In mir gefror alles zu Eis. Mein Vater stand vor mir und bat mich um Verzeihung, er bettelte, er winselte, doch ich gab nichts zurück. Ich konnte nicht.

Ich war heute Nacht aufgewacht, weil ich einen Alptraum gehabt hatte und war runter in die Küche gegangen, um ein Glas Wasser zu trinken. Mein Traum hatte sich real angefühlt, wie in einer Vision, mit dem einzigen Unterschied, dass ich aus dieser nicht einfach so aufwachen konnte. Es war kalt gewesen, einsam, aber dennoch hatte ich mich bedrängt gefühlt. Meine Umgebung war einfach auseinandergebrochen, beinahe wie eine Vase, die in tausend Stücke zerfiel. Ich hatte Schreie gehört, doch keine qualvollen, sondern erleichterte, zynische, gehässige. Ich war aufgewacht, weil ich mich so eingeengt gefühlt hatte, so als sei mein Körper eine Lawine, die mich unter sich begrub.

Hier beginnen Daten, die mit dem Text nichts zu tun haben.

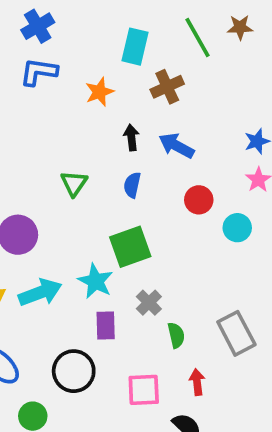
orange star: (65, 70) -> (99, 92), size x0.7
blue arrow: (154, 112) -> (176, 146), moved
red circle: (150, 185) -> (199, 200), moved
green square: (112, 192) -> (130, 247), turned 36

Ich war mir sicher gewesen, dass es keine Vision gewesen sein konnte, da ich aus einer solchen nur mit Charlies Hilfe erwachen konnte und dieser neben mir seelenruhig weitergeschlafen hatte, doch jetzt, wo ich meinen Vater vor mir stehen sah, war ich mir nicht sicher, ob ich überhaupt aufgewacht war. Er konnte nicht hier sein, es war einfach nicht möglich.

„Verschwinde!", knurrte ich wütend. Ich hasste diesen Mann. Er hatte meine Mutter umgebracht, er hatte an Silas herumexperimentiert, er hatte mich entführt und geschlagen, weil er Charlie hatte umbringen wollen. Er hatte von mir verlangt, Austin zu töten. Er hatte mir das Leben zur Hölle gemacht. Wieso sollte ich träumen, dass er es bereute? Dass er sich entschuldigte? Dass er mich liebte?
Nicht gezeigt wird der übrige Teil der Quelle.